------ DATA EXTRACT

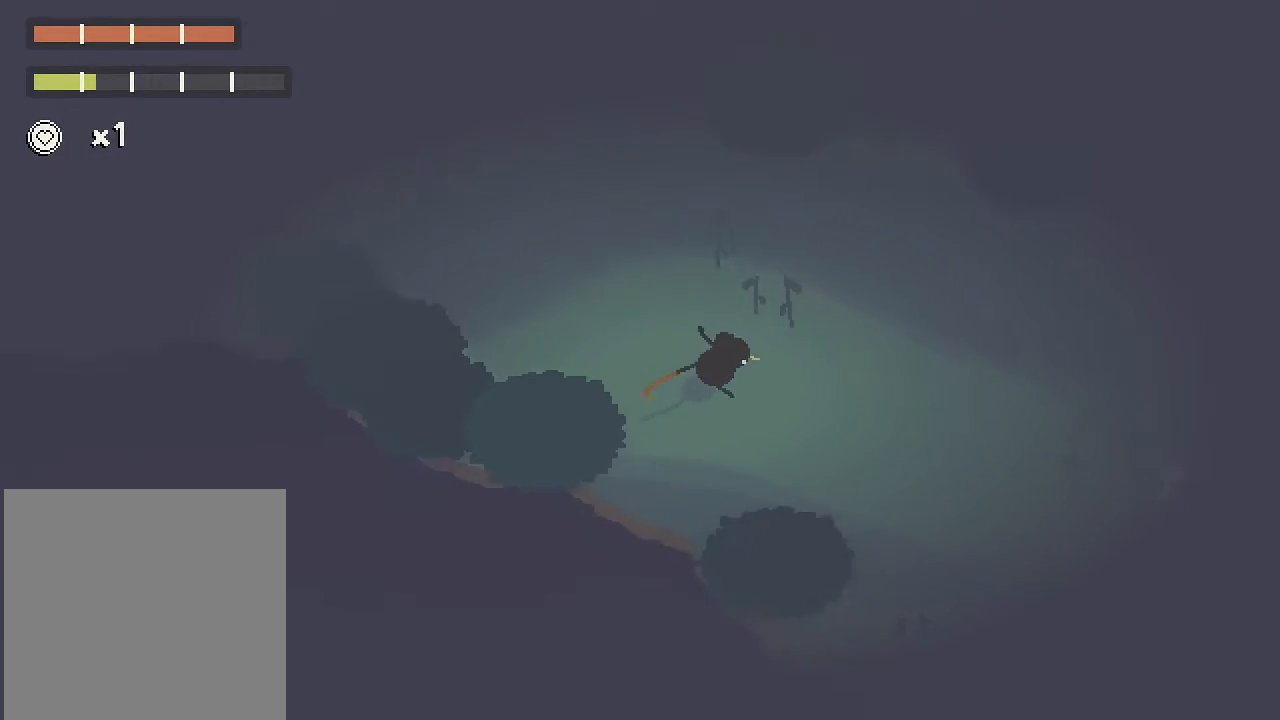
{"buttons": [], "left_stick": "down-right", "right_stick": "center", "button_events": [[200, "A", "up"]]}
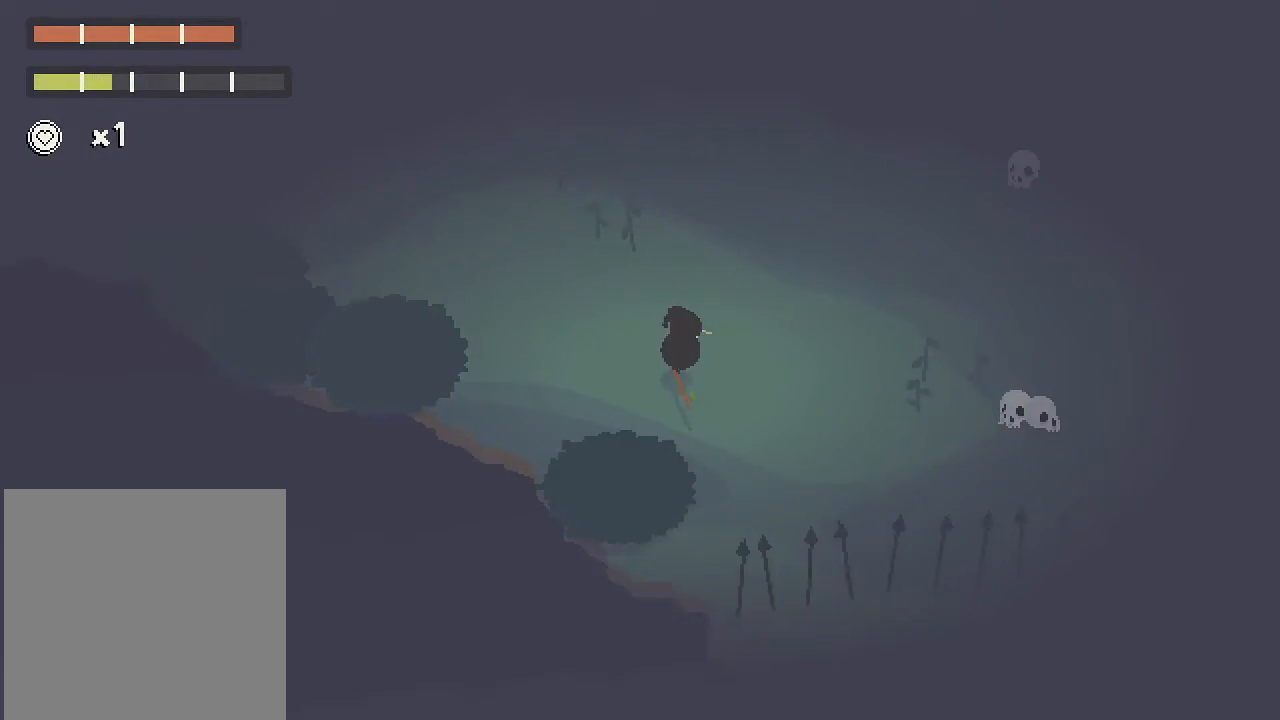
{"buttons": [], "left_stick": "down", "right_stick": "center", "button_events": []}
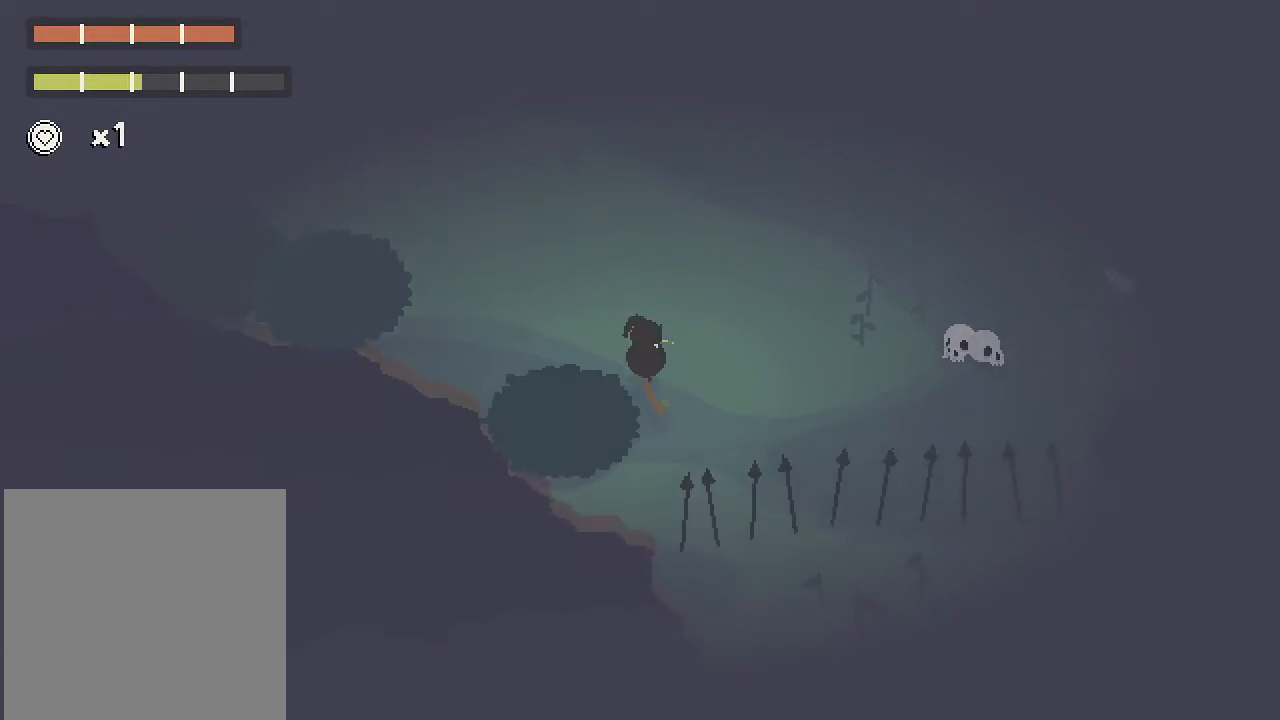
{"buttons": ["R2"], "left_stick": "down", "right_stick": "down-left", "button_events": [[467, "R2", "down"]]}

------------

- _PROBLEM TO SOLVE_: Nothing but an exact copy of the data, without its images, should make up your answer.

- _WORKED SOLUTION_:
{"buttons": [], "left_stick": "down-right", "right_stick": "center", "button_events": [[200, "A", "up"]]}
{"buttons": [], "left_stick": "down", "right_stick": "center", "button_events": []}
{"buttons": ["R2"], "left_stick": "down", "right_stick": "down-left", "button_events": [[467, "R2", "down"]]}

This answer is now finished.